Applying Indigenous Frameworks for Archaeological Analysis and Interpretation

Part of: Society for American Archaeology 82nd Annual Meeting, Vancouver, BC (2017)

Archaeologists often apply interpretative frameworks that they derive from Western disciplinary contexts, even towards sites that were created and organized within non-Western or Indigenous cultural contexts. In this session, we offer contributions that concern Indigenous frameworks––whether as theory, linguistic concepts, oral histories, organizational principles, and/or cognitive or ontological categories––that can be applied towards the analysis and interpretation of archaeological sites.

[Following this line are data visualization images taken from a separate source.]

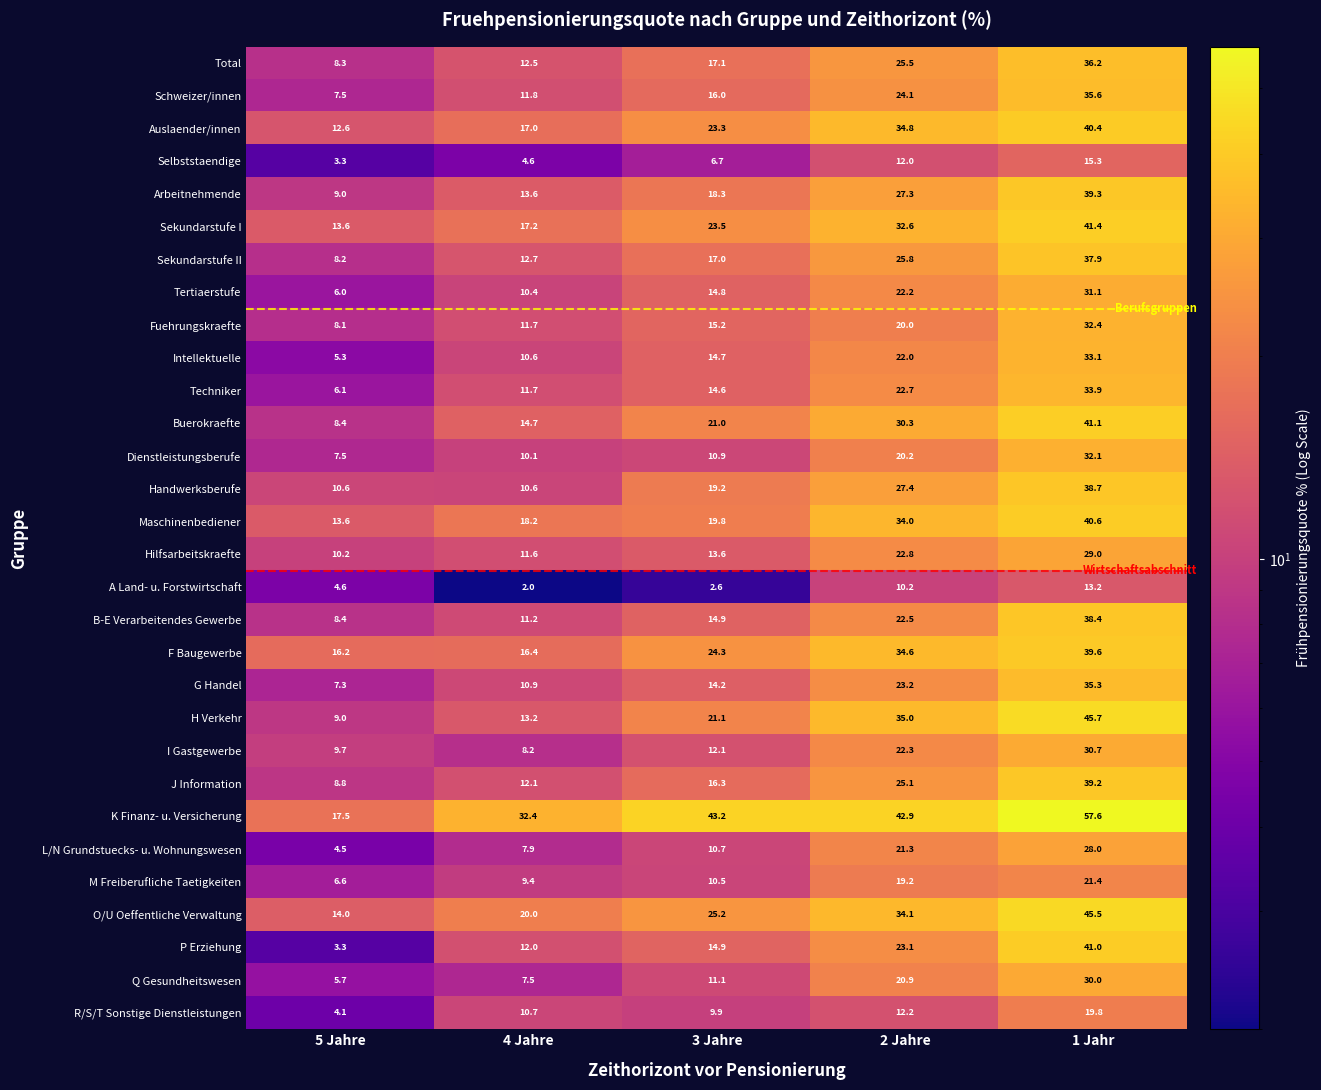

How many data points does each series have?

5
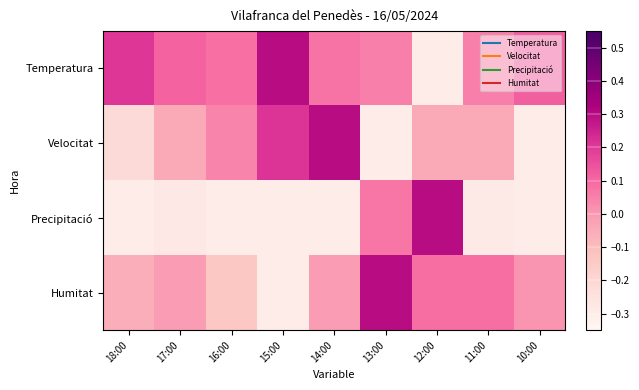

What is the minimum value shown in the chart?

-0.3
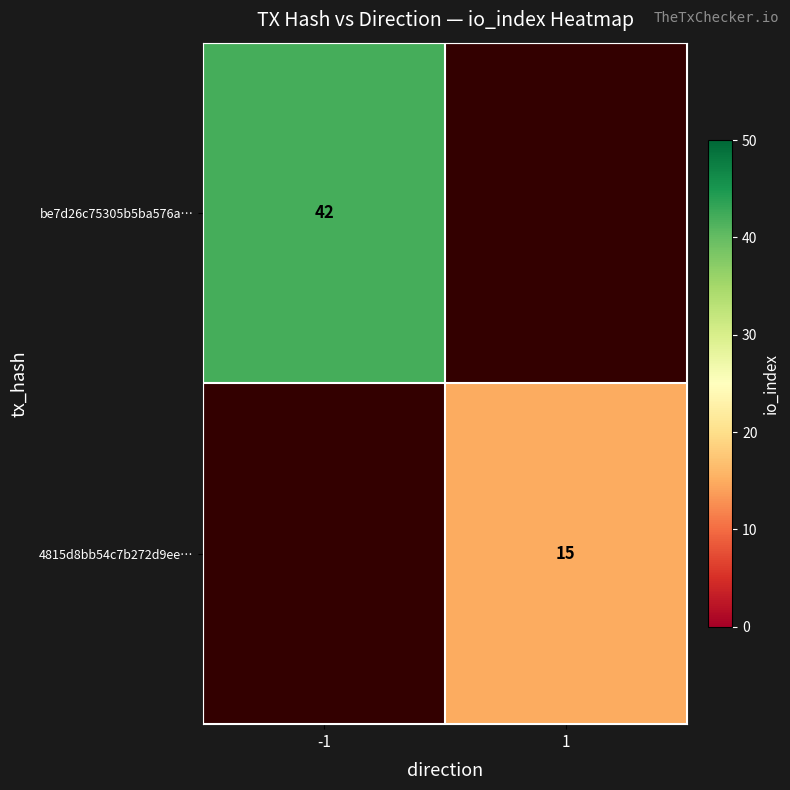

How many categories are shown in the chart?

2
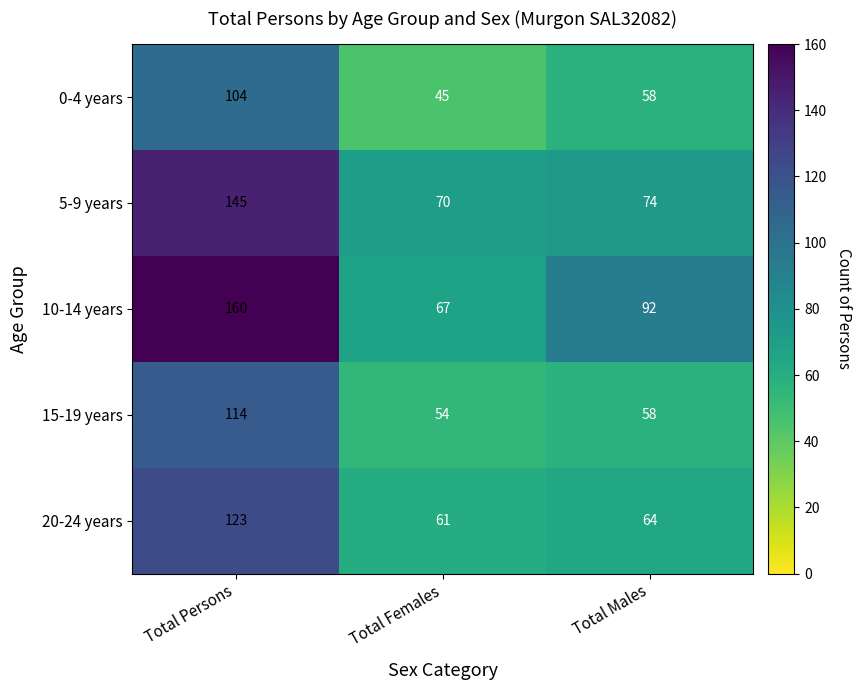

What is the lowest value of the 10-14 years series?

67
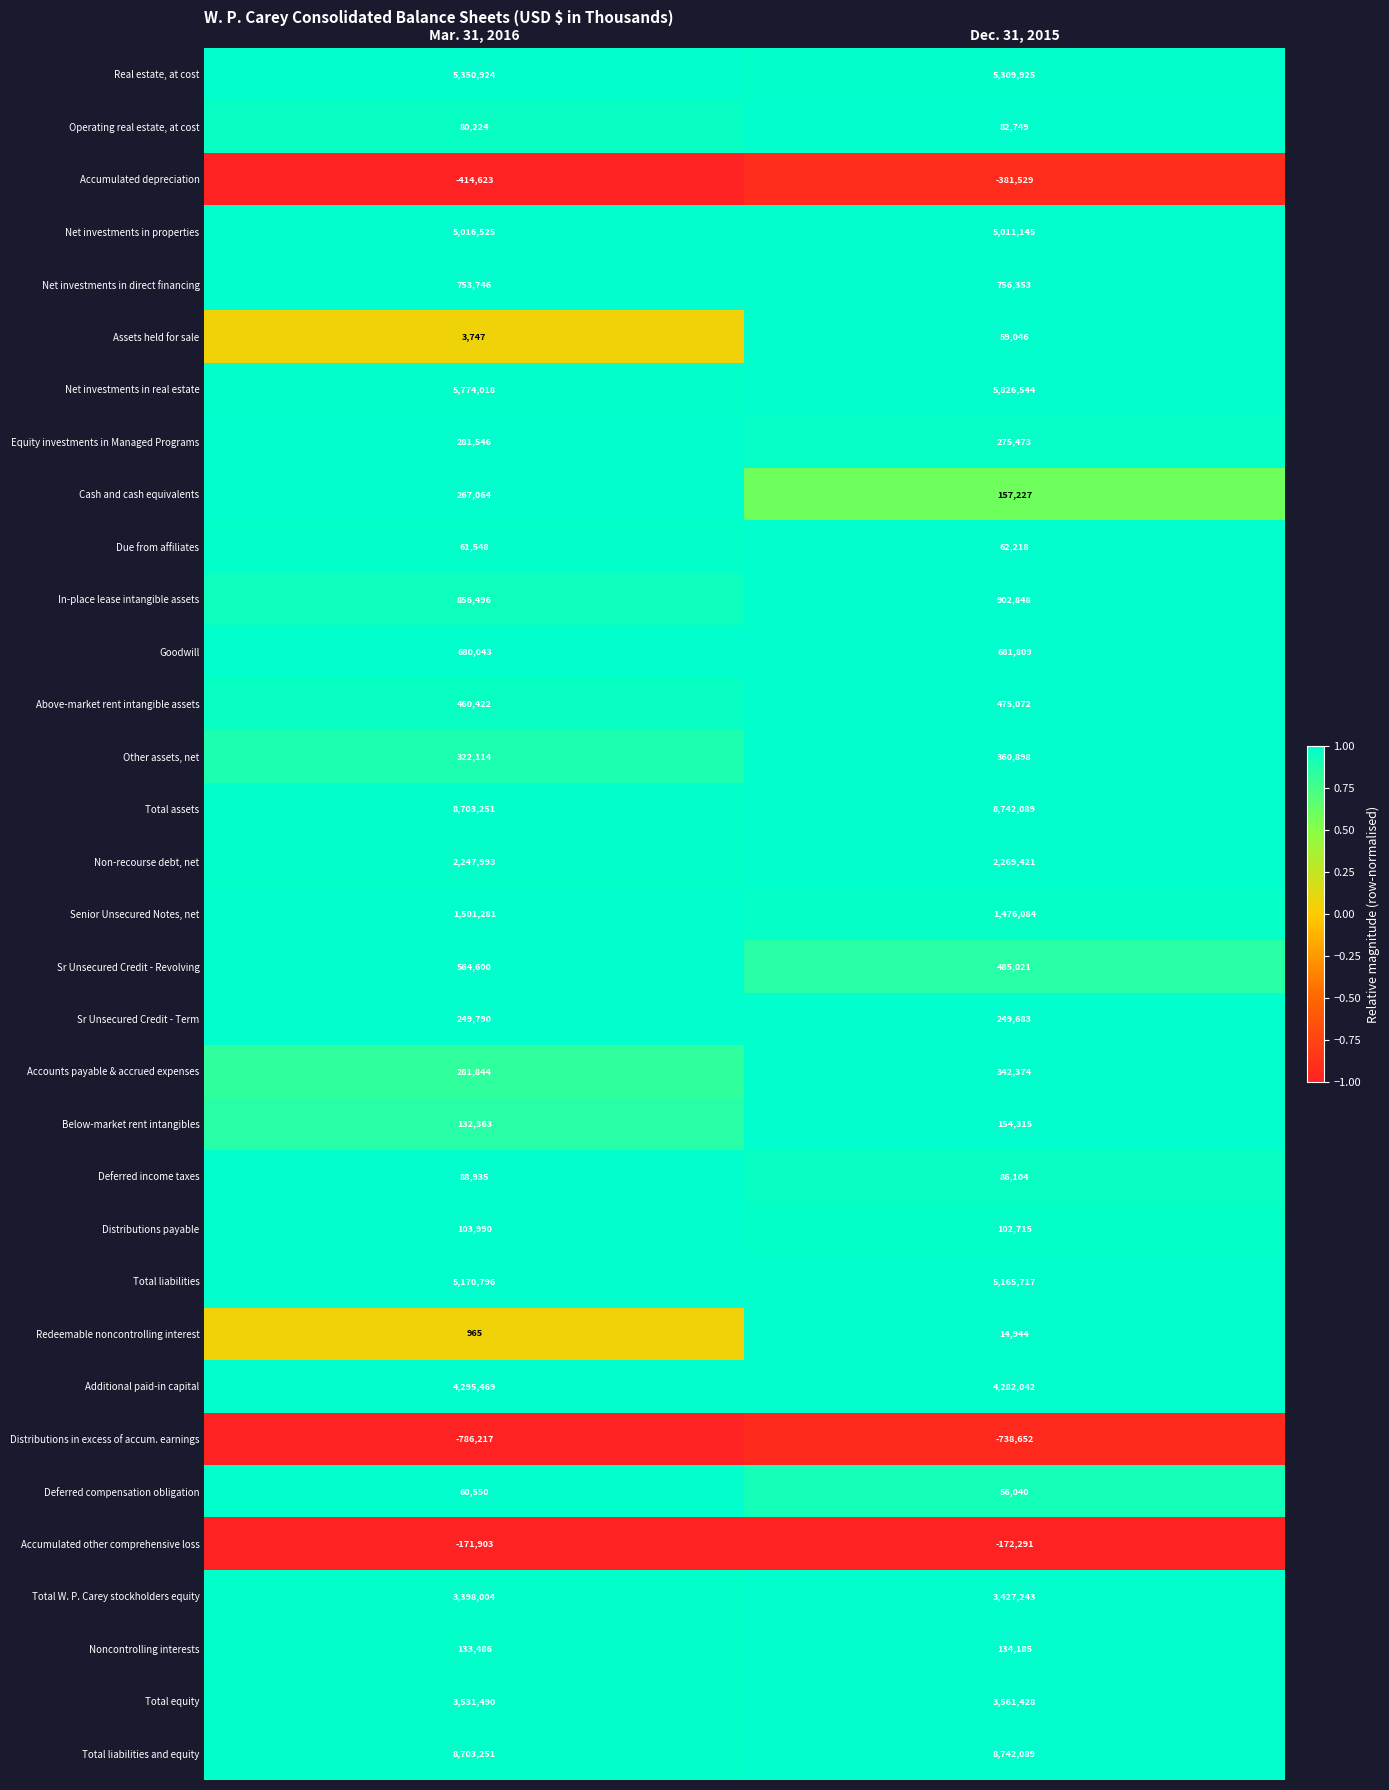

What is the total value across all series at Dec. 31, 2015?

57960329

This requires gauging how to configure Indigenous concepts with archaeological strategies and testing methodologies. Such approaches also may involve considering ways to articulate Indigenous frameworks within existing or broadly framed theories, in order to translate from local interpretations for greater import and applicability. Collaborative and community-oriented archaeologies have provided much groundwork for such approaches, yet some projects limit Indigenous collaboration towards its contemporary practice and contexts, and we seek to highlight avenues of analysis towards the archaeological record. Historically, archaeologists have often sought the theories of Western figures, whether the positivist scientists for processualists or the French poststructuralist theorists for postprocessualists. But, to evaluate the sites of Indigenous peoples, we will emphasize how the cultural ideas and traditions of Indigenous peoples can provide interpretive frameworks for analysis and interpretation to better understand archaeological histories.